頸椎も頭を支えてよく動くので椎間板ヘルニアを生じやすく、腰椎に比べて高齢の方に多いです。胸椎は肋骨・胸骨とともに胸郭を形成して動きも大きくないので、胸椎椎間板ヘルニアは比較的まれです。
日常的に腹筋を
前かがみになると、腰椎の椎間板の内圧が上がります。寝ているときが一番低く、立っているより座っているときの方が負担が増します。日頃から前かがみで患者さんを支えることが多い医療・介護従事者、重い荷物を持ち運びする運送業者、農業従事者の方々は、腰の負担が大きい職業といえます。
負担の軽減には、片膝をつき腰の位置を下げる、机やベッドなどに膝や太ももを当てながら持ち上げる方法が、腰椎の椎間板にかかる負荷を分散させます。前かがみの作業をする際に、ベルトやコルセットを着けて腹圧を上げることも予防効果があります。日常的に腹筋を鍛えることも重要で、適度な運動を心掛けてください。
頸椎にとって長時間首を屈曲した状態で下を見続ける作業や、首の激しい動きや衝撃が大きな負担になります。手術をする医師やボクサーは注意が必要で、一般的には、長時間うつむいてスマートフォンを見続けることで、頸椎椎間板ヘルニアを発症する可能性があるともいえます。
もともと椎間板の耐久性が低いことも原因の一つになることも分かってきました。腰の反り(前方への弯(わん)曲)が小さい方は、椎間板の負荷がかかりやすく、反りが大きい方も腰椎の後方部分(椎間関節)に負担がかかりやすく、腰痛を生じやすいといえます。
若い年代が発症しやすい腰椎椎間板ヘルニアは増加傾向とはいえませんが、椎骨の変形などで脊椎の中の脊柱管が狭くなる「腰部脊柱管狭窄(きょうさく)症」を発症する中高年は多く、腰痛を合併する方も多いです。
保存的治療から
腰椎椎間板ヘルニアでは腰痛から症状が現れ、お尻や片側の脚に痛みやしびれが生じることが多いです。ひどくなると足腰の筋力が弱くなり、踏ん張りがきかない、足首の返りが悪くなることもあります。さらに排尿障害を引き起こすこともあります。

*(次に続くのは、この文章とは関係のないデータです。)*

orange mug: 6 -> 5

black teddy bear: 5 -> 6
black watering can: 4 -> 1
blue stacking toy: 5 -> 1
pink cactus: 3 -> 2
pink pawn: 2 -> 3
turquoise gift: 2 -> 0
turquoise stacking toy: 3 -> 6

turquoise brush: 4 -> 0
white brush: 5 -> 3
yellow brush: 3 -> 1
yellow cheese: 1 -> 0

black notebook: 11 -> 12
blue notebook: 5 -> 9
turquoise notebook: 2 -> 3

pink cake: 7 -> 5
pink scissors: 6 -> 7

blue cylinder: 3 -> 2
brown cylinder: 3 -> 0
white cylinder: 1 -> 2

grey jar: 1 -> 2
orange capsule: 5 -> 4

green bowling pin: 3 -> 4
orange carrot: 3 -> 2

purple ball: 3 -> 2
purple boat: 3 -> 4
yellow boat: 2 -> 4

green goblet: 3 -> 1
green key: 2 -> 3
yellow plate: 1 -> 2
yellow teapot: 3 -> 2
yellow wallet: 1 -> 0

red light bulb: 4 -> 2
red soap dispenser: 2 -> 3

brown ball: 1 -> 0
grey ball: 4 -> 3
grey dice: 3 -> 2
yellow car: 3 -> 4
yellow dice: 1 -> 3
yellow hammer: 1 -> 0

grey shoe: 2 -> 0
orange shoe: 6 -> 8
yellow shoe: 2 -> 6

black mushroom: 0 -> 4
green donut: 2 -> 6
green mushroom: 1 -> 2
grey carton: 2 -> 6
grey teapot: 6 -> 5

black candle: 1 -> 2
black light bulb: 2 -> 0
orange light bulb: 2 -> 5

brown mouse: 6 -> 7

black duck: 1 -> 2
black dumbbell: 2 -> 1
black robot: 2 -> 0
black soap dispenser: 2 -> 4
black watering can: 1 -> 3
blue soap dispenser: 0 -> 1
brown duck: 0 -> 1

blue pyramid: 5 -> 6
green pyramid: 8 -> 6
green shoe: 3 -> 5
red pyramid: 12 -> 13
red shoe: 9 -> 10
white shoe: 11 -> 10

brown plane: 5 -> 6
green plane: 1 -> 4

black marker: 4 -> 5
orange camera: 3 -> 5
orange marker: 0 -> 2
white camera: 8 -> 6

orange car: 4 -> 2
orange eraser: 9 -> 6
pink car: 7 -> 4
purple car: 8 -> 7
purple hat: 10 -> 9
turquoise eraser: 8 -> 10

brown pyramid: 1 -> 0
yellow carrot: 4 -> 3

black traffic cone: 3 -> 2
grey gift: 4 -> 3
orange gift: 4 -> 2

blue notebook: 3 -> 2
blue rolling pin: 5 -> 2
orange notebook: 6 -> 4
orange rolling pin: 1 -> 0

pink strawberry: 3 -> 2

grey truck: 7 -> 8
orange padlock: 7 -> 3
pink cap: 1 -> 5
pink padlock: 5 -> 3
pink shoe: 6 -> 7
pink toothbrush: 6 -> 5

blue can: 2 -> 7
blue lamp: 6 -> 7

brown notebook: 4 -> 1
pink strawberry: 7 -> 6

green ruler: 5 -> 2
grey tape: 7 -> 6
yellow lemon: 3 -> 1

頸椎椎間板ヘルニアでは肩や腕の痛みやしびれ、胸椎椎間板ヘルニアでは知覚障害や下肢筋力低下、ふらつきが現れます。頸椎、胸椎は中枢神経の脊髄が通り、非常にまれに、重症化して頸椎で四肢まひ、胸椎で下半身まひに陥ることがあります。
痛みやしびれの症状が現れ、MRI検査で初めて各種の椎間板ヘルニアと診断されます。一般的に体を傷付けない保存的治療から始め、痛み止めや抗炎症剤で治まるのを待ちます。ひどいと背骨にカテーテル(細い管)を入れ、少量の麻酔薬を持続的に注入し、症状を和らげる方法もあります。最近はコンドリアーゼという薬剤を椎間板内に注射し、原因の髄核を溶かして神経の圧迫を弱める治療法もあります。手術では、ヘルニアの摘出や椎骨の固定術、体の負担が少ない内視鏡手術も行われています。腰の痛みや脚のしびれなどを感じたら、画像診断できる専門の医療機関を受診してください。